The first attempt was the 2015–2017 industrial policy, whose aim was to accelerate the industrialisation agenda and address key challenges facing the country.

The second one was the 2018–2023 policy, which after its unsuccessful execution during the three years of implementation, the government extended it to the National Strategic Development Plan Strategic Focus (2023/24-2027/28).

The new industrial policy’s target is set to activate implementation on innovation to enhance the efficiency and competitiveness of domestic industries, create decent jobs and improve the welfare of Basotho.

Thabo Moleko, the Ministry of Trade Principal Secretary, said the implementation of the new policy is set to deepen economic growth, promote industrialisation and enhance competitiveness.

“The plan includes greater investment in industrial development with the intention to create employment and incomes while building on maintaining the existing industrial trade,” Moleko said.

Mamello Nchake, a consultant for the United Nations Economic Commission of Africa (UNECA), said the development goals of the industrial policy are set to ensure an achievable inclusiveness and equitable growth as they aim to create sector-led quality jobs for Basotho.

Nchake said the goals are meant to “develop and maintain enabled infrastructure that is critical to the private sectors and also to promote gender equality, environmental and climate risk management”.

“Moreover, the policy (will seek to) harness the collaboration with private sector firms to address common challenges and promote industrialisation,” she said.

The workshop discussed constraints that hindered the implementation of the 2018 – 2023 policy that undermined investment and trade opportunities.

The constraints include access to land for investment, inadequate provision of infrastructure, an outdated and a lack of appropriate regulatory environment, low productive capacity, market size and topological constraints, unstable macroeconomic environment, external factors, and over-dependency of trade preferences.

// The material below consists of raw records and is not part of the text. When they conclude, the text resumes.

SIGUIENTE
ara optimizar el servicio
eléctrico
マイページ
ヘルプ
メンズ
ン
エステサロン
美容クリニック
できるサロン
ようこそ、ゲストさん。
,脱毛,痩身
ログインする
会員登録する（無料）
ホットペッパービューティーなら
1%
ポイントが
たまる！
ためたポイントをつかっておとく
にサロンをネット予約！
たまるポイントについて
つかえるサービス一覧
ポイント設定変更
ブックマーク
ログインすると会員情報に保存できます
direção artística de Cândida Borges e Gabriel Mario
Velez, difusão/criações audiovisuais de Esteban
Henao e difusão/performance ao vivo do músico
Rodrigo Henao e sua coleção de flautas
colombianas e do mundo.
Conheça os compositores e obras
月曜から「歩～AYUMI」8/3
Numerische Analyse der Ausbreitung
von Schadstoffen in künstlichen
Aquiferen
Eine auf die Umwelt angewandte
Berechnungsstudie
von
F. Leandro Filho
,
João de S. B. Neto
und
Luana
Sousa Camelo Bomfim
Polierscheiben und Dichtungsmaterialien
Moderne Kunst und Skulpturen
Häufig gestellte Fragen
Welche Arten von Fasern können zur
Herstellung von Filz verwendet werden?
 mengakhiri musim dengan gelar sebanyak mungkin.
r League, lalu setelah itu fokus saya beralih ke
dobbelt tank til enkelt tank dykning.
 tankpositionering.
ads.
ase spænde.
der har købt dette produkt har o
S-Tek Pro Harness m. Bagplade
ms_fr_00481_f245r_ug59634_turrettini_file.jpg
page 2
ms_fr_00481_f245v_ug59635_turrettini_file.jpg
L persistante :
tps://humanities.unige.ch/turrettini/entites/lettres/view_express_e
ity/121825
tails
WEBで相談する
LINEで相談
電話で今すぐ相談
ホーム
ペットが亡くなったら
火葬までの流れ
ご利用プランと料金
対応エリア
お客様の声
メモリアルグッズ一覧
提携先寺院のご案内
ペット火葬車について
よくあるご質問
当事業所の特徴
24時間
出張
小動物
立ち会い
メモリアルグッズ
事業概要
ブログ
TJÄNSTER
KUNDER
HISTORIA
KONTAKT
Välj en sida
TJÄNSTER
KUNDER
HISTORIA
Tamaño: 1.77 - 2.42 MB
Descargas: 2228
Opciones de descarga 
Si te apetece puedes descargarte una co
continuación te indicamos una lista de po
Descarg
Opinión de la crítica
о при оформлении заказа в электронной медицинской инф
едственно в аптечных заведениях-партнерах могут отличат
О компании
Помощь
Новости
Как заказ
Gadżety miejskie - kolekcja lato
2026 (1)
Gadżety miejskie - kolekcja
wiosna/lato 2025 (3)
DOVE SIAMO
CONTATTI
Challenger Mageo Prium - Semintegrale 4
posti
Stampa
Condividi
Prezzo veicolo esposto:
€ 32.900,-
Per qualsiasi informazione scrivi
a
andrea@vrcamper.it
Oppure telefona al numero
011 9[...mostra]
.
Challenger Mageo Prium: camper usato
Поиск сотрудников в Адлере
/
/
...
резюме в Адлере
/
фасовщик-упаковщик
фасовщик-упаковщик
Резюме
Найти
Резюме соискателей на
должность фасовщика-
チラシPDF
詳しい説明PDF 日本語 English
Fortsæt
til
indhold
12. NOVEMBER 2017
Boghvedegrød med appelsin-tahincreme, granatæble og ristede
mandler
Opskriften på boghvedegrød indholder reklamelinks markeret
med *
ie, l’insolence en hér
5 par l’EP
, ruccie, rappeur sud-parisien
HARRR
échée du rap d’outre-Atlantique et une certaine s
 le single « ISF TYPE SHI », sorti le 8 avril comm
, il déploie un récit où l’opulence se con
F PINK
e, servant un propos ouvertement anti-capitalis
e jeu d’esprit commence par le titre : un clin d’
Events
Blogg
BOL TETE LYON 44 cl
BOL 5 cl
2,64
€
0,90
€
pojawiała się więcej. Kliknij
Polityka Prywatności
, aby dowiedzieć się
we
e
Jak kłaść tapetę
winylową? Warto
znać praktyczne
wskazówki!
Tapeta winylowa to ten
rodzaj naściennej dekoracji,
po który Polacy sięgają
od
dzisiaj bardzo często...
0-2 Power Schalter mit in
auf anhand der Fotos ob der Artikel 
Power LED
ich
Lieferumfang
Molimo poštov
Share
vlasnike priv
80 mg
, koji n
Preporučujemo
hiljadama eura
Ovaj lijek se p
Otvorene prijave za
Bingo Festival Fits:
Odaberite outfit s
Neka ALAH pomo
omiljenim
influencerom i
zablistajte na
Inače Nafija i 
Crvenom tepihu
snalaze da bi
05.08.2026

To address the strategic objectives, the previous industrial policies had proposed tax incentives for industrial development, trade policy and regional integration as the main vehicle for industrialisation and structural transformation.

They had also proposed mechanisms for policy coordination and implementation, institutional alignment and linkages.

However, several key challenges were identified in the implementation of the 2015-2017 industrial policy.

They included limited financial and investment capacity to effectively implement the industrial policy actions.

“Financing instruments are not aligned with the level of development needs of the private sector,” stakeholders heard at the workshop.

They also heard that there is “persistent dependency on few industries that poses risks in the face of global economic uncertainties and ever-changing consumer preferences”.
Another identified problem is limited investment climate that makes it costly for foreign firms to invest in Lesotho.

It was also observed that a shortage of specialised education and skills crucial for growth of industries impact the ability of firms to adopt advanced technologies and improve productivity and the productive capacity.

Stakeholders also heard that there is limited global competitiveness and access to global markets.

Lesotho’s industries, they heard, particularly textiles and garments, face competition from other low-cost manufacturing countries.

The country is also spooked by poor coordination between the implementing agencies due to a lack of a clear implementation framework.